Two years later, Ms Bligh had changed her tune. Last November, Ms Bligh told the standing committee on economics that the royal commission was an “excoriating process” for Australian banks and that, despite her earlier protests, “sunlight is a very powerful disinfectant”. 

But a year after the royal commission’s final report was released to the public, it seems that little has really changed. 

The final months of 2019 were dominated by a fresh wave of banking scandals, some of them larger in scope than those that were aired during the royal commission. The most damning of those scandals – which included a fresh fee-for-no-service case against NAB – were AUSTRAC’s allegations that Westpac had breached anti-money laundering law 23 million times while inadvertently facilitating child sexual abuse in the Philippines. 

The allegations were met with shock from the general public – and casual disregard from Westpac. CEO Brian Hartzer told the bank’s board that the allegations were “not playing out as a high street issue” and that “for people in mainstream Australia going about their daily lives, this is not a major issue so we don’t need to overcook this.” 

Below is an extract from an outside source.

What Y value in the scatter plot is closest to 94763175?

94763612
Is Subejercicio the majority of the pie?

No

While those remarks might have been what forced his resignation, the fact that he made them speaks volumes about the landscape of the c-suite at Australia’s banks almost a year after Ken Henry and Andrew Thorburn were singled out for criticism in commissioner Hayne’s final report. Bank chiefs are mostly insulated from the consequences of their failures; they might take a hit to their remuneration, or be forced to resign, but the only thing they really have to contend with is a fall from grace – one that’s usually arrested by a golden parachute. 

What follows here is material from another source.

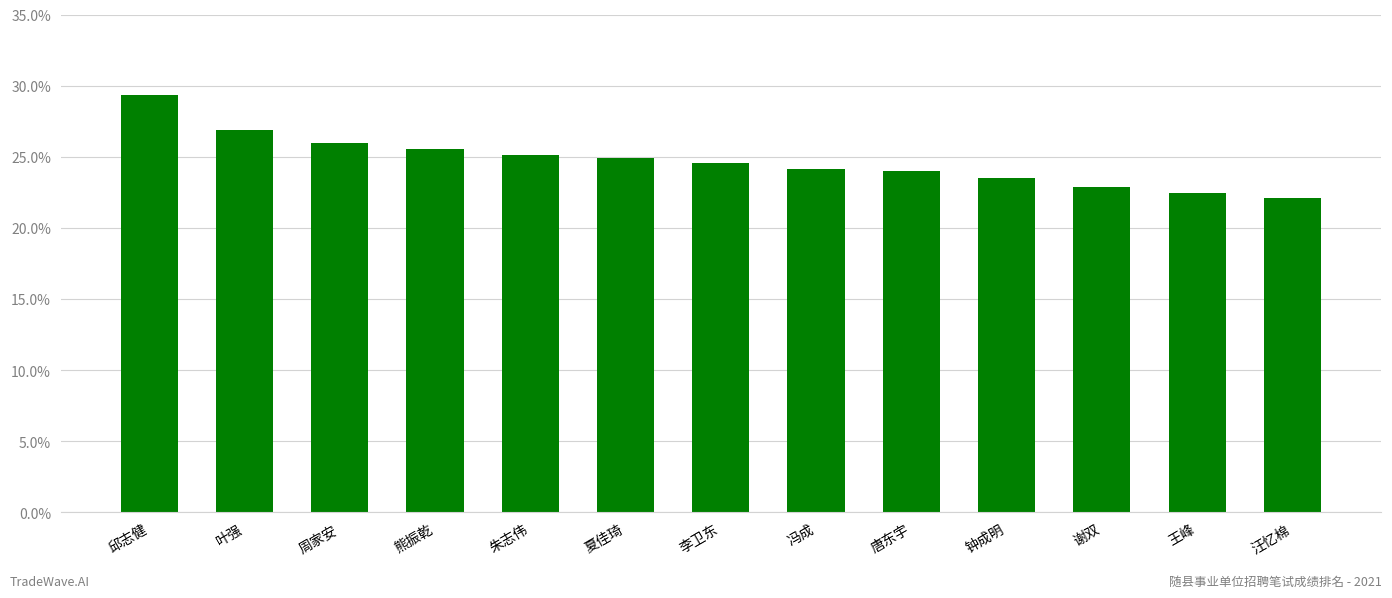

Count the number of data series in this chart.

1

And so far, there is little evidence that the sweeping cultural changes that need to happen at Australia’s biggest banks have happened. In 2019, MP Andrew Leigh noted that a NAB internal survey showed that around a quarter of staff reported that they feared retribution if they reported unethical conduct. The survey also asked participants whether they agreed with the statement “people who deliver strong results aren’t excused from the rules”. Only 25 per cent agreed. 

The culture of indifference that permeated every level of Australia’s banks – the culture of indifference that that made the royal commission necessary in the first place – is being allowed to fester. While sunlight might be a powerful disinfectant, it’s still unclear whether the worst parts of these organisations have truly been exposed to it.